Extracted information —
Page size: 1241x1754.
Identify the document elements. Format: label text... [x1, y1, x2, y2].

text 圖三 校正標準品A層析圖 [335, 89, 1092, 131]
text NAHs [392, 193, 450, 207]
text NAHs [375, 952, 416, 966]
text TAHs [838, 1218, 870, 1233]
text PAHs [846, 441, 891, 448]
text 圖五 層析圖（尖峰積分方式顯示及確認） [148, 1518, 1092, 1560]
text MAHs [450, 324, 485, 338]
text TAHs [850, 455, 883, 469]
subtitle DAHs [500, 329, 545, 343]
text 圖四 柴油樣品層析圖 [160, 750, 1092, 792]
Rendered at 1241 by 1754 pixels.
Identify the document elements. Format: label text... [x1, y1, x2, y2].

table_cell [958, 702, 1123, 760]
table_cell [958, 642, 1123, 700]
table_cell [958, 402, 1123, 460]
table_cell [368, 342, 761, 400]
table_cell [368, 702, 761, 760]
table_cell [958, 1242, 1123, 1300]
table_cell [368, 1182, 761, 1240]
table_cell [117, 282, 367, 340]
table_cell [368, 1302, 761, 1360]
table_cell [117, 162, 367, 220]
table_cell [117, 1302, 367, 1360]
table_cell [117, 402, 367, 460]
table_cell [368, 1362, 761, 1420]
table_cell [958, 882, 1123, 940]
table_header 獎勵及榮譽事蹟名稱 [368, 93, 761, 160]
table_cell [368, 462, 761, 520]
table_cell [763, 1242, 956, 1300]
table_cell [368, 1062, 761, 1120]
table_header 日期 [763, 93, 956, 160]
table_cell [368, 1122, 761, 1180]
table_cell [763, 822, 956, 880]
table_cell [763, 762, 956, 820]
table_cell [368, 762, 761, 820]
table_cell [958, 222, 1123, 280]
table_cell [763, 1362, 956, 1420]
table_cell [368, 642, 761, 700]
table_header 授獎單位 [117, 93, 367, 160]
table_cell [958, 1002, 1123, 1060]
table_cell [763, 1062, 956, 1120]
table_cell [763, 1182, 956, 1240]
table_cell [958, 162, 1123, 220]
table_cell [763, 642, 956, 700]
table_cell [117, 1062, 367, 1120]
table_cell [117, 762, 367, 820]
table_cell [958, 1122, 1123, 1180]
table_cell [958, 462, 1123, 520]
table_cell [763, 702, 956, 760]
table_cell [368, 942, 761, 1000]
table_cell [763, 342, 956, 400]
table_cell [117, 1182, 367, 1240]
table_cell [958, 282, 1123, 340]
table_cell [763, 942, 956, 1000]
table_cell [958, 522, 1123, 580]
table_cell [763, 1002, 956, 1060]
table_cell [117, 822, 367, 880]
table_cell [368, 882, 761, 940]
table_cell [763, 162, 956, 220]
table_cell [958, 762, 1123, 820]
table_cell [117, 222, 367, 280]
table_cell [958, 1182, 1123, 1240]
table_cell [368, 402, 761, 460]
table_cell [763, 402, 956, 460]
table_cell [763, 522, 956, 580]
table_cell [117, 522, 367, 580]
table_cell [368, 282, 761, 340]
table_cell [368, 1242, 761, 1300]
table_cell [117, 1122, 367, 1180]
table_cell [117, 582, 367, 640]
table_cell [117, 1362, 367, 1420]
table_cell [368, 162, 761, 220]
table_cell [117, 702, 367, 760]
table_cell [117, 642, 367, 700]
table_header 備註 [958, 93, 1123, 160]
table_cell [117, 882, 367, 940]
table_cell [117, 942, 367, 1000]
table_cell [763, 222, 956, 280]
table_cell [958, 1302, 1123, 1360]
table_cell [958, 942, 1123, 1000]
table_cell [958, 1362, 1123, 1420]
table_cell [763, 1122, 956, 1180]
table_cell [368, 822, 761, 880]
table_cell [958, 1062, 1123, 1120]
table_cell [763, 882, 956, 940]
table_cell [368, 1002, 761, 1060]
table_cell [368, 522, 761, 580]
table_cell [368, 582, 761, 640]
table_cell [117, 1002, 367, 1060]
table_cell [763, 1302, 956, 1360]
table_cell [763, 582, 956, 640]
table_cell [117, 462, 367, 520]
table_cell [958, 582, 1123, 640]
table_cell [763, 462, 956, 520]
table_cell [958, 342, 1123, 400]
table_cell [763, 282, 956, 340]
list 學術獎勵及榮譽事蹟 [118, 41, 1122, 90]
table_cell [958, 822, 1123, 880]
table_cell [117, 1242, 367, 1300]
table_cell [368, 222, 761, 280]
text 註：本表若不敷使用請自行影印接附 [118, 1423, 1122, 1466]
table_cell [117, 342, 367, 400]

What you should do — Return every line of the listing above unchanged, from first to last.

Solution —
Page size: 1241x1754.
Identify the document elements. Format: label text... [x1, y1, x2, y2].

text 圖三 校正標準品A層析圖 [335, 89, 1092, 131]
text NAHs [392, 193, 450, 207]
text NAHs [375, 952, 416, 966]
text TAHs [838, 1218, 870, 1233]
text PAHs [846, 441, 891, 448]
text 圖五 層析圖（尖峰積分方式顯示及確認） [148, 1518, 1092, 1560]
text MAHs [450, 324, 485, 338]
text TAHs [850, 455, 883, 469]
subtitle DAHs [500, 329, 545, 343]
text 圖四 柴油樣品層析圖 [160, 750, 1092, 792]
Rendered at 1241 by 1754 pixels.
Identify the document elements. Format: label text... [x1, y1, x2, y2].

table_cell [958, 702, 1123, 760]
table_cell [958, 642, 1123, 700]
table_cell [958, 402, 1123, 460]
table_cell [368, 342, 761, 400]
table_cell [368, 702, 761, 760]
table_cell [958, 1242, 1123, 1300]
table_cell [368, 1182, 761, 1240]
table_cell [117, 282, 367, 340]
table_cell [368, 1302, 761, 1360]
table_cell [117, 162, 367, 220]
table_cell [117, 1302, 367, 1360]
table_cell [117, 402, 367, 460]
table_cell [368, 1362, 761, 1420]
table_cell [958, 882, 1123, 940]
table_header 獎勵及榮譽事蹟名稱 [368, 93, 761, 160]
table_cell [368, 462, 761, 520]
table_cell [763, 1242, 956, 1300]
table_cell [368, 1062, 761, 1120]
table_header 日期 [763, 93, 956, 160]
table_cell [368, 1122, 761, 1180]
table_cell [763, 822, 956, 880]
table_cell [763, 762, 956, 820]
table_cell [368, 762, 761, 820]
table_cell [958, 222, 1123, 280]
table_cell [763, 1362, 956, 1420]
table_cell [368, 642, 761, 700]
table_header 授獎單位 [117, 93, 367, 160]
table_cell [958, 1002, 1123, 1060]
table_cell [763, 1062, 956, 1120]
table_cell [763, 1182, 956, 1240]
table_cell [958, 162, 1123, 220]
table_cell [763, 642, 956, 700]
table_cell [117, 1062, 367, 1120]
table_cell [117, 762, 367, 820]
table_cell [958, 1122, 1123, 1180]
table_cell [958, 462, 1123, 520]
table_cell [763, 702, 956, 760]
table_cell [368, 942, 761, 1000]
table_cell [763, 342, 956, 400]
table_cell [117, 1182, 367, 1240]
table_cell [958, 282, 1123, 340]
table_cell [763, 942, 956, 1000]
table_cell [958, 522, 1123, 580]
table_cell [763, 1002, 956, 1060]
table_cell [117, 822, 367, 880]
table_cell [368, 882, 761, 940]
table_cell [763, 162, 956, 220]
table_cell [958, 762, 1123, 820]
table_cell [117, 222, 367, 280]
table_cell [958, 1182, 1123, 1240]
table_cell [368, 402, 761, 460]
table_cell [763, 402, 956, 460]
table_cell [763, 522, 956, 580]
table_cell [117, 522, 367, 580]
table_cell [368, 282, 761, 340]
table_cell [368, 1242, 761, 1300]
table_cell [117, 1122, 367, 1180]
table_cell [117, 582, 367, 640]
table_cell [117, 1362, 367, 1420]
table_cell [368, 162, 761, 220]
table_cell [117, 702, 367, 760]
table_cell [117, 642, 367, 700]
table_header 備註 [958, 93, 1123, 160]
table_cell [117, 882, 367, 940]
table_cell [117, 942, 367, 1000]
table_cell [763, 222, 956, 280]
table_cell [958, 1302, 1123, 1360]
table_cell [958, 942, 1123, 1000]
table_cell [958, 1362, 1123, 1420]
table_cell [763, 1122, 956, 1180]
table_cell [368, 822, 761, 880]
table_cell [958, 1062, 1123, 1120]
table_cell [763, 882, 956, 940]
table_cell [368, 1002, 761, 1060]
table_cell [368, 522, 761, 580]
table_cell [368, 582, 761, 640]
table_cell [117, 1002, 367, 1060]
table_cell [763, 1302, 956, 1360]
table_cell [763, 582, 956, 640]
table_cell [117, 462, 367, 520]
table_cell [958, 582, 1123, 640]
table_cell [763, 462, 956, 520]
table_cell [958, 342, 1123, 400]
table_cell [763, 282, 956, 340]
list 學術獎勵及榮譽事蹟 [118, 41, 1122, 90]
table_cell [958, 822, 1123, 880]
table_cell [117, 1242, 367, 1300]
table_cell [368, 222, 761, 280]
text 註：本表若不敷使用請自行影印接附 [118, 1423, 1122, 1466]
table_cell [117, 342, 367, 400]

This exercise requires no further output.